Many cancer survivors in the Valley say, even if you have not been diagnosed with cancer, it certainly still effects you.
Cancer can strike at any time and to anyone, even at a young age. WHSV's Tracy Turner was diagnosed just last year.
She recalls, "Everything rushes through your mind. You think that you're going to die. You think that you may have six months left on the Earth."
Skin cancer survivor Connie Hodge had 16 recurrences, surviving the worst type of skin cancer, called melanoma, 20 years ago. However the battle goes on for Hodge.
At the doctor's, she questions, "Is the big 'C' back again? Or am I good for another three months?"
It can catch you off-guard.
Breast cancer survivor Angie B. Williams says, "I never thought it could happen to me."
It did, but she says her faith in God and support from her loved ones helped her through the struggle.

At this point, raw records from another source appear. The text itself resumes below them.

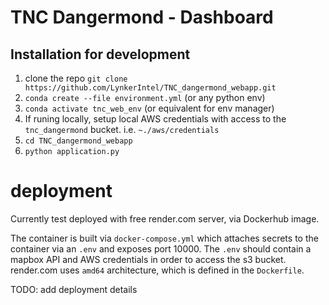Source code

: # TNC Dangermond - Dashboard



## Installation for development

1. clone the repo `git clone https://github.com/LynkerIntel/TNC_dangermond_webapp.git`
2. `conda create --file environment.yml` (or any python env)
3. `conda activate tnc_web_env` (or equivalent for env manager)
3. If runing locally, setup local AWS credentials with access to the `tnc_dangermond` bucket. i.e. `~./aws/credentials`
4. `cd TNC_dangermond_webapp`
5. `python application.py`


# deployment
Currently test deployed with free render.com server, via Dockerhub image.

The container is built via `docker-compose.yml` which attaches secrets to the container via an `.env` and exposes port 10000. The `.env` should contain a mapbox API and AWS credentials in order to access the s3 bucket. render.com uses `amd64` architecture, which is defined in the `Dockerfile`. 


TODO: add deployment details
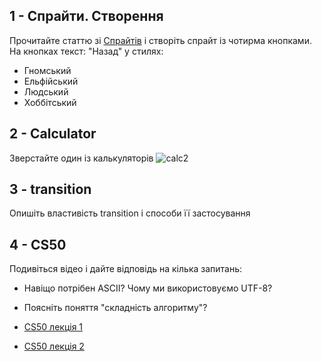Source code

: ## 1 - Спрайти. Створення

Прочитайте статтю зі [Спрайтів](https://learn.javascript.ru/css-sprite) і створіть спрайт із чотирма кнопками. На кнопках текст: "Назад" у стилях:
- Гномський
- Ельфійський
- Людський
- Хоббітський

## 2 - Calculator

Зверстайте один із калькуляторів
![calc2](https://user-images.githubusercontent.com/9075641/212370662-084d6312-e5f7-4b8e-a7c6-9d32cea63fd6.jpg)


## 3 - transition

Опишіть властивість transition і способи її застосування

## 4 - CS50

Подивіться відео і дайте відповідь на кілька запитань:

- Навіщо потрібен ASCII? Чому ми використовуємо UTF-8?
- Поясніть поняття "складність алгоритму"?

- [CS50 лекція 1](https://www.youtube.com/watch?v=SW_UCzFO7X0)
- [CS50 лекція 2](https://www.youtube.com/watch?v=7fJ42lfCUXg)
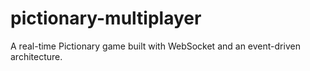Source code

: # pictionary-multiplayer
A real-time Pictionary game built with WebSocket and an event-driven architecture.
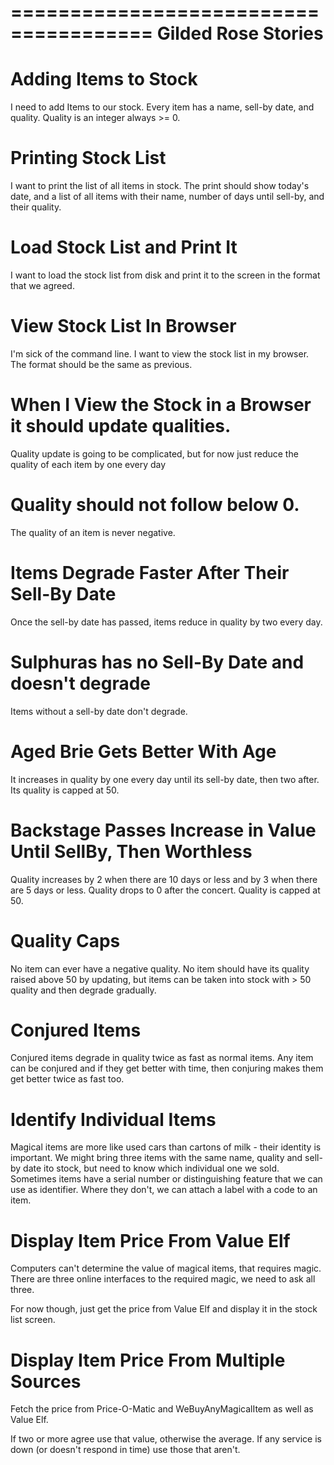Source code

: ======================================
Gilded Rose Stories
======================================


# Adding Items to Stock

I need to add Items to our stock. Every item has a name, sell-by date, and quality.
Quality is an integer always >= 0.

# Printing Stock List

I want to print the list of all items in stock.
The print should show today's date, and a list of all items with their name, number of days until sell-by, and their quality.

# Load Stock List and Print It

I want to load the stock list from disk and print it to the screen in the format that we agreed.

# View Stock List In Browser

I'm sick of the command line. I want to view the stock list in my browser.
The format should be the same as previous.

# When I View the Stock in a Browser it should update qualities.

Quality update is going to be complicated, but for now just reduce the quality of each item by one every day

# Quality should not follow below 0.

The quality of an item is never negative.

# Items Degrade Faster After Their Sell-By Date

Once the sell-by date has passed, items reduce in quality by two every day.

# Sulphuras has no Sell-By Date and doesn't degrade

Items without a sell-by date don't degrade.

# Aged Brie Gets Better With Age

It increases in quality by one every day until its sell-by date, then two after.
Its quality is capped at 50.

# Backstage Passes Increase in Value Until SellBy, Then Worthless

Quality increases by 2 when there are 10 days or less and by 3 when there are 5 days or less.
Quality drops to 0 after the concert.
Quality is capped at 50.

# Quality Caps

No item can ever have a negative quality.
No item should have its quality raised above 50 by updating,
but items can be taken into stock with > 50 quality and then degrade gradually.

# Conjured Items

Conjured items degrade in quality twice as fast as normal items.
Any item can be conjured and if they get better with time, then conjuring makes them get better
twice as fast too.

# Identify Individual Items

Magical items are more like used cars than cartons of milk - their identity is important.
We might bring three items with the same name, quality and sell-by date ito stock, but need to know
which individual one we sold.
Sometimes items have a serial number or distinguishing feature that we can use as identifier. Where
they don't, we can attach a label with a code to an item.

# Display Item Price From Value Elf

Computers can't determine the value of magical items, that requires magic. There are three online
interfaces to the required magic, we need to ask all three.

For now though, just get the price from Value Elf and display it in the stock list screen.

# Display Item Price From Multiple Sources

Fetch the price from Price-O-Matic and WeBuyAnyMagicalItem as well as Value Elf.

If two or more agree use that value, otherwise the average. If any service is down (or doesn't
respond in time) use those that aren't.
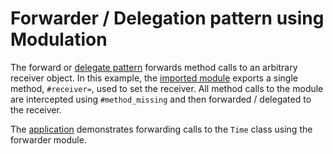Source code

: # Forwarder / Delegation pattern using Modulation

The forward or 
[delegate pattern](http://radar.oreilly.com/2014/02/delegation-patterns-in-ruby.html)
forwards method calls to an arbitrary receiver object. In this example, the
[imported module](forwarder.rb) exports a single method, `#receiver=`, used to 
set the receiver. All method calls to the module are intercepted using 
`#method_missing` and then forwarded / delegated to the receiver.

The [application](app.rb) demonstrates forwarding calls to the `Time` class 
using the forwarder module.
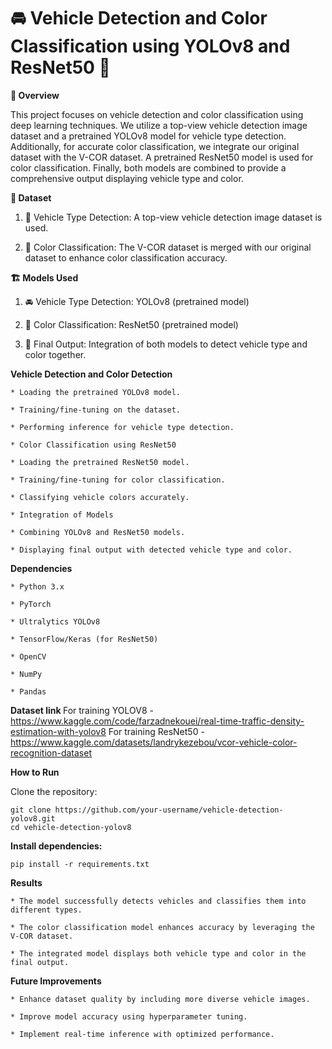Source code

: <h1>🚘 Vehicle Detection and Color Classification using YOLOv8 and ResNet50 🌈</h1>
<b> 🔎 Overview</b>

This project focuses on vehicle detection and color classification using deep learning techniques. We utilize a top-view vehicle detection image dataset and a pretrained YOLOv8 model for vehicle type detection. Additionally, for accurate color classification, we integrate our original dataset with the V-COR dataset. A pretrained ResNet50 model is used for color classification. Finally, both models are combined to provide a comprehensive output displaying vehicle type and color. 

<b> 📁 Dataset</b>

1. 🚖 Vehicle Type Detection: A top-view vehicle detection image dataset is used. 

2. 🎨 Color Classification: The V-COR dataset is merged with our original dataset to enhance color classification accuracy.

<b> 🏗️ Models Used</b>

1. 🚘 Vehicle Type Detection: YOLOv8 (pretrained model)

2. 🌈 Color Classification: ResNet50 (pretrained model)

3. 🔧 Final Output: Integration of both models to detect vehicle type and color together.

<b>Vehicle Detection and Color Detection</b>

    * Loading the pretrained YOLOv8 model.
  
    * Training/fine-tuning on the dataset.
  
    * Performing inference for vehicle type detection.
  
    * Color Classification using ResNet50
  
    * Loading the pretrained ResNet50 model.
  
    * Training/fine-tuning for color classification.
  
    * Classifying vehicle colors accurately.
  
    * Integration of Models
  
    * Combining YOLOv8 and ResNet50 models.
  
    * Displaying final output with detected vehicle type and color.

<b>Dependencies</b>

    * Python 3.x
  
    * PyTorch
  
    * Ultralytics YOLOv8
  
    * TensorFlow/Keras (for ResNet50)
  
    * OpenCV
  
    * NumPy
  
    * Pandas

<b> Dataset link </b>
For training YOLOV8 - https://www.kaggle.com/code/farzadnekouei/real-time-traffic-density-estimation-with-yolov8
For training ResNet50 - https://www.kaggle.com/datasets/landrykezebou/vcor-vehicle-color-recognition-dataset

<b>How to Run</b>

Clone the repository:

    git clone https://github.com/your-username/vehicle-detection-yolov8.git
    cd vehicle-detection-yolov8

<b>Install dependencies:</b>

    pip install -r requirements.txt

<b>Results</b>

    * The model successfully detects vehicles and classifies them into different types.
    
    * The color classification model enhances accuracy by leveraging the V-COR dataset.
    
    * The integrated model displays both vehicle type and color in the final output.

<b>Future Improvements</b>

    * Enhance dataset quality by including more diverse vehicle images.
    
    * Improve model accuracy using hyperparameter tuning.
    
    * Implement real-time inference with optimized performance.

Hodge states, "Cancer knows no boundaries, no skin color, no age limit. I mean, it hits everybody."
Turner, Hodge and Williams are survivors, but not everyone overcomes. Hodge lost her mother and father to cancer.
She says, "My mother, I've lost to mellamona. My father, to lung cancer."
Many family's have dealt with the man forms of cancer, including the Lees. Yuna Lee's grandfather, a Korean War hero and smart business man, died from lung cancer. He was not a smoker, just someone Lee considered great, especially when he snuck her candy when she wasn't allowed to have any.
It's for the families that a cure needs to be found. One can be found, but only if everyone works together. Williams is hopeful. She says people should have faith and not despair, because medical technology has come a long way.